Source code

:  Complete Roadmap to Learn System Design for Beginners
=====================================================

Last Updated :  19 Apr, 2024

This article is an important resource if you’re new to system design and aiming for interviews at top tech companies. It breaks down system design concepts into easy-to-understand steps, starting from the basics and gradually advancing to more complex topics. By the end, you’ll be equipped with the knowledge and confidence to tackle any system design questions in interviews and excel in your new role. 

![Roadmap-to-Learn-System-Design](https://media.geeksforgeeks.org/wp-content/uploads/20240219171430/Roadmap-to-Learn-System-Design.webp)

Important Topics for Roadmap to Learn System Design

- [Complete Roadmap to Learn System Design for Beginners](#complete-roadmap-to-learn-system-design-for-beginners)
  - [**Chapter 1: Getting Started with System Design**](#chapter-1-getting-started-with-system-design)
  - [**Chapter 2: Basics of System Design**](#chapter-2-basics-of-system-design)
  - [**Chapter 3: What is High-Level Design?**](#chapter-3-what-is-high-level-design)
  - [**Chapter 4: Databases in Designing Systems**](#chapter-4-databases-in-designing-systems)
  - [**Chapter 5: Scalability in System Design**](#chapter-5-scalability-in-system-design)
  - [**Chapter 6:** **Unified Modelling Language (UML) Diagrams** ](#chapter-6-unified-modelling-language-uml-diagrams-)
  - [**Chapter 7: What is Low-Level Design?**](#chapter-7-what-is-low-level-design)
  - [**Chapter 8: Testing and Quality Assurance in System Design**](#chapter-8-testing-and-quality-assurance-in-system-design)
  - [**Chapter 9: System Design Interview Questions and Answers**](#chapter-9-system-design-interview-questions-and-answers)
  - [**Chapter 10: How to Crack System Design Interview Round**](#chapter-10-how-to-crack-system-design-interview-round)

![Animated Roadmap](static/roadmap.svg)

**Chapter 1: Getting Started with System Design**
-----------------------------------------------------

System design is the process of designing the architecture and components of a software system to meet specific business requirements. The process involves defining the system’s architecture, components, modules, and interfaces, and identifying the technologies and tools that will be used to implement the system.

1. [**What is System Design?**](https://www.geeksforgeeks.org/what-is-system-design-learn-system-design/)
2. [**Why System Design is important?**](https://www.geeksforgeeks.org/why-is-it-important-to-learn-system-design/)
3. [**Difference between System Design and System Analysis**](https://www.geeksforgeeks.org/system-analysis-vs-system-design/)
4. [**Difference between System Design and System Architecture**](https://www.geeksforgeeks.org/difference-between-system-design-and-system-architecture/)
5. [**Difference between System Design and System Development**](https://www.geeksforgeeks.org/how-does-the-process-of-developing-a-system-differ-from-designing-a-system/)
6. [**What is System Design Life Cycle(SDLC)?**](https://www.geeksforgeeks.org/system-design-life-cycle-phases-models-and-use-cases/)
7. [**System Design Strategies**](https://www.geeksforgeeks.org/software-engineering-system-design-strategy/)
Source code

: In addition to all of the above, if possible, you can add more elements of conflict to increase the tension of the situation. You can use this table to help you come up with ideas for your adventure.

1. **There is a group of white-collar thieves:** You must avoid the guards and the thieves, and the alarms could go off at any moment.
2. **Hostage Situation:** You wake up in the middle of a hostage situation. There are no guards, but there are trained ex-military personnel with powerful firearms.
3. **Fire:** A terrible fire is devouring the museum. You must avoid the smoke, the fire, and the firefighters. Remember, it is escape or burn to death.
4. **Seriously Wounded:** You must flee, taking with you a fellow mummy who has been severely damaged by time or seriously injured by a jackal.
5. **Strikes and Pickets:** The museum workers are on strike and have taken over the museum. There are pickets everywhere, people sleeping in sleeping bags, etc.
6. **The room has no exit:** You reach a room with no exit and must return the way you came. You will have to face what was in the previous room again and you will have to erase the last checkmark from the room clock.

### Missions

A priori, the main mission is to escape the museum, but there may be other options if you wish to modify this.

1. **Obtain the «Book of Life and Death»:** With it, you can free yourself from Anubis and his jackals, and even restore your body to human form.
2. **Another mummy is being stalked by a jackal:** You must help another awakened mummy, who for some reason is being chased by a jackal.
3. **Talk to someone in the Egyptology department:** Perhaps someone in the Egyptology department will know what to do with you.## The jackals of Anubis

**REQUIREMENT:** Locate each line of the material above that includes the string "level" and copy those lines.

**EXERCISE ANSWER:**
  - [**Chapter 3: What is High-Level Design?**](#chapter-3-what-is-high-level-design)
  - [**Chapter 7: What is Low-Level Design?**](#chapter-7-what-is-low-level-design)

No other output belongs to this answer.